§ **TASK INSTRUCTIONS**
For each line below that includes the word "moles", make a copy.

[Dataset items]
=== Begin Enclosure ===

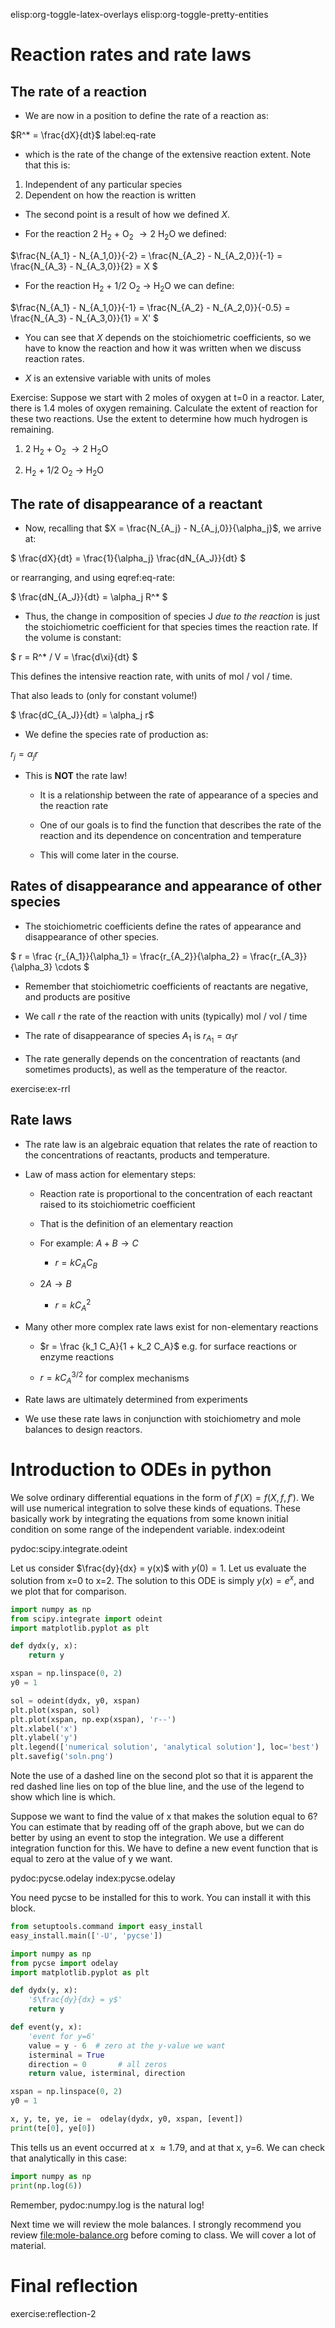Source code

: #+STARTUP: showall
elisp:org-toggle-latex-overlays  elisp:org-toggle-pretty-entities  

* Reaction rates and rate laws
** The rate of a reaction

- We are now in a position to define the rate of a reaction as:

\(R^* = \frac{dX}{dt}\) label:eq-rate

- which is the rate of the change of the extensive reaction extent. Note that this is:

1. Independent of any particular species
2. Dependent on how the reaction is written

- The second point is a result of how we defined $X$.

- For the reaction 2 H_2 + O_2 \rightarrow 2 H_{2}O we defined:

\(\frac{N_{A_1} - N_{A_1,0}}{-2} = \frac{N_{A_2} - N_{A_2,0}}{-1} = \frac{N_{A_3} - N_{A_3,0}}{2} = X \)

- For the reaction H_2 + 1/2 O_2 \rightarrow H_{2}O we can define:

\(\frac{N_{A_1} - N_{A_1,0}}{-1} = \frac{N_{A_2} - N_{A_2,0}}{-0.5} = \frac{N_{A_3} - N_{A_3,0}}{1} = X' \)

- You can see that $X$ depends on the stoichiometric coefficients, so we have to know the reaction and how it was written when we discuss reaction rates. 

- $X$ is an extensive variable with units of moles


Exercise: Suppose we start with 2 moles of oxygen at t=0 in a reactor. Later,  there is 1.4 moles of oxygen remaining. Calculate the extent of reaction for these two reactions. Use the extent to determine how much hydrogen is remaining. 

1. 2 H_2 + O_2 \rightarrow 2 H_{2}O 

2. H_2 + 1/2 O_2 \rightarrow H_{2}O

** The rate of disappearance of a reactant

- Now, recalling that $X = \frac{N_{A_j} - N_{A_j,0}}{\alpha_j}$, we arrive at:

\( \frac{dX}{dt} = \frac{1}{\alpha_j} \frac{dN_{A_J}}{dt} \)

or rearranging, and using eqref:eq-rate:

\( \frac{dN_{A_J}}{dt} = \alpha_j R^* \)

- Thus, the change in composition of species J /due to the reaction/ is just the stoichiometric coefficient for that species times the reaction rate. If the volume is constant:

\( r = R^* / V = \frac{d\xi}{dt} \)

This defines the intensive reaction rate, with units of mol / vol / time.

That also leads to (only for constant volume!)

\( \frac{dC_{A_J}}{dt} = \alpha_j r\)

- We define the species rate of production as:

$r_j = \alpha_j r$

- This is *NOT* the rate law!

  - It is a relationship between the rate of appearance of a species and the reaction rate

  - One of our goals is to find the function that describes the rate of the reaction and its dependence on concentration and temperature

  - This will come later in the course.

** Rates of disappearance and appearance of other species

- The stoichiometric coefficients define the rates of appearance and disappearance of other species.

\( r = \frac {r_{A_1}}{\alpha_1} = \frac{r_{A_2}}{\alpha_2}  = \frac{r_{A_3}}{\alpha_3} \cdots \)

- Remember that stoichiometric coefficients of reactants are negative, and products are positive

- We call $r$ the rate of the reaction with units (typically) mol / vol / time 

- The rate of disappearance of species $A_1$ is $r_{A_1} = \alpha_1 r$

- The rate generally depends on the concentration of reactants (and sometimes products), as well as the temperature of the reactor.

exercise:ex-rrl

** Rate laws

- The rate law is an algebraic equation that relates the rate of reaction to the concentrations of reactants, products and temperature.

- Law of mass action for elementary steps:
  - Reaction rate is proportional to the concentration of each reactant raised to its stoichiometric coefficient
  - That is the definition of an elementary reaction
  - For example: $A + B \rightarrow C$

    - $r = k C_A C_B$

  - $2A \rightarrow B$
    - $r = k C_A^2$

- Many other more complex rate laws exist for non-elementary reactions
  + $r = \frac {k_1 C_A}{1 + k_2 C_A}$ e.g. for surface reactions or enzyme reactions

  + $r = k C_A^{3/2}$ for complex mechanisms

- Rate laws are ultimately determined from experiments 

- We use these rate laws in conjunction with stoichiometry and mole balances to design reactors.


* Introduction to ODEs in python

We solve ordinary differential equations in the form  of $f'(X) = f(X, f, f')$. We will use numerical integration to solve these kinds of equations. These basically work by integrating the equations from some known initial condition on some range of the independent variable.  index:odeint

pydoc:scipy.integrate.odeint

Let us consider $\frac{dy}{dx} = y(x)$ with $y(0) = 1$. Let us evaluate the solution from x=0 to x=2. The solution to this ODE is simply $y(x) = e^x$, and we plot that for comparison.

#+BEGIN_SRC python
import numpy as np
from scipy.integrate import odeint
import matplotlib.pyplot as plt

def dydx(y, x):
    return y

xspan = np.linspace(0, 2)
y0 = 1

sol = odeint(dydx, y0, xspan)
plt.plot(xspan, sol)
plt.plot(xspan, np.exp(xspan), 'r--')
plt.xlabel('x')
plt.ylabel('y')
plt.legend(['numerical solution', 'analytical solution'], loc='best')
plt.savefig('soln.png')
#+END_SRC

#+RESULTS:

[[./soln.png]]

Note the use of a dashed line on the second plot so that it is apparent the red dashed line lies on top of the blue line, and the use of the legend to show which line is which.

Suppose we want to find the value of x that makes the solution equal to 6? You can estimate that by reading off of the graph above, but we can do better by using an event to stop the integration. We use a different integration function for this. We have to define a new event function that is equal to zero at the value of y we want.

pydoc:pycse.odelay            index:pycse.odelay

You need pycse to be installed for this to work. You can install it with this block.

#+BEGIN_SRC python
from setuptools.command import easy_install
easy_install.main(['-U', 'pycse'])
#+END_SRC


#+BEGIN_SRC python
import numpy as np
from pycse import odelay
import matplotlib.pyplot as plt

def dydx(y, x):
    '$\frac{dy}{dx} = y$'
    return y

def event(y, x):
    'event for y=6'
    value = y - 6  # zero at the y-value we want
    isterminal = True
    direction = 0       # all zeros
    return value, isterminal, direction

xspan = np.linspace(0, 2)
y0 = 1

x, y, te, ye, ie =  odelay(dydx, y0, xspan, [event])
print(te[0], ye[0])
#+END_SRC

#+RESULTS:
: 1.79175956351 [ 6.]

This tells us an event occurred at x \approx 1.79, and at that x, y=6. We can check that analytically in this case:

#+BEGIN_SRC python
import numpy as np
print(np.log(6))
#+END_SRC

#+RESULTS:
: 1.79175946923

Remember, pydoc:numpy.log is the natural log!


Next time we will review the mole balances. I strongly recommend you review [[file:mole-balance.org]] before coming to class. We will cover a lot of material.

* Final reflection

exercise:reflection-2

=== End Enclosure ===

§ **RESPONSE TO THIS TASK**
- $X$ is an extensive variable with units of moles
Exercise: Suppose we start with 2 moles of oxygen at t=0 in a reactor. Later,  there is 1.4 moles of oxygen remaining. Calculate the extent of reaction for these two reactions. Use the extent to determine how much hydrogen is remaining. 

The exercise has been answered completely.